(Text data extracted from pages)

================================

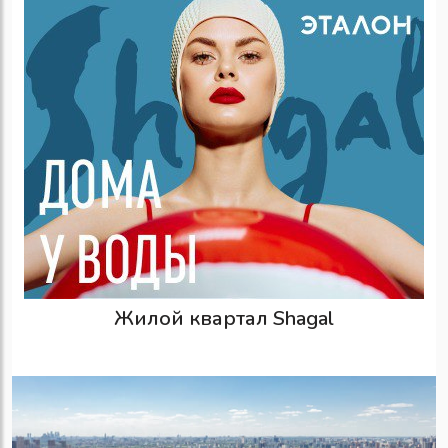
Жилой квартал Shagal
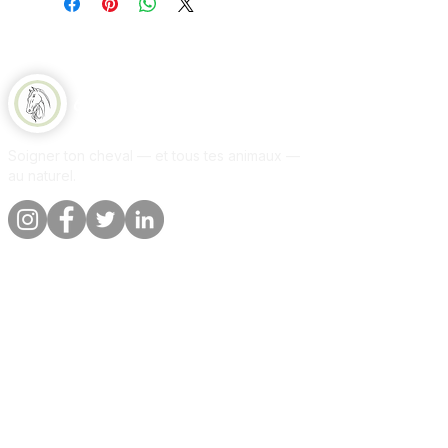
cuillère à soupe à une poignée
Composition
d'églantier dans l'alimentation, ou
100% fruit d'églantier, broyé.
donnez-en quelques-unes en
récompense.
Equine Naturelle
Soigner ton cheval — et tous tes animaux —
au naturel.
Liens rapides
Informations
Boutique
A propos
Par animal
Contact
Notre promesse
Livraison &
commandes
Blog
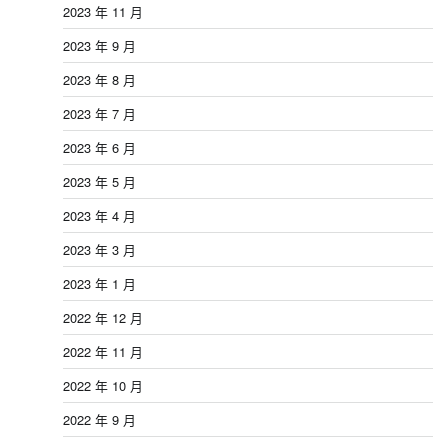
2023 年 11 月
2023 年 9 月
2023 年 8 月
2023 年 7 月
2023 年 6 月
2023 年 5 月
2023 年 4 月
2023 年 3 月
2023 年 1 月
2022 年 12 月
2022 年 11 月
2022 年 10 月
2022 年 9 月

================================

EXERCISE DETAILS: Copy out every text line from all the rows above, word for word, and leave the pictures out.

YOUR RESPONSE:
Жилой квартал Shagal
cuillère à soupe à une poignée
Composition
d'églantier dans l'alimentation, ou
100% fruit d'églantier, broyé.
donnez-en quelques-unes en
récompense.
Equine Naturelle
Soigner ton cheval — et tous tes animaux —
au naturel.
Liens rapides
Informations
Boutique
A propos
Par animal
Contact
Notre promesse
Livraison &
commandes
Blog
2023 年 11 月
2023 年 9 月
2023 年 8 月
2023 年 7 月
2023 年 6 月
2023 年 5 月
2023 年 4 月
2023 年 3 月
2023 年 1 月
2022 年 12 月
2022 年 11 月
2022 年 10 月
2022 年 9 月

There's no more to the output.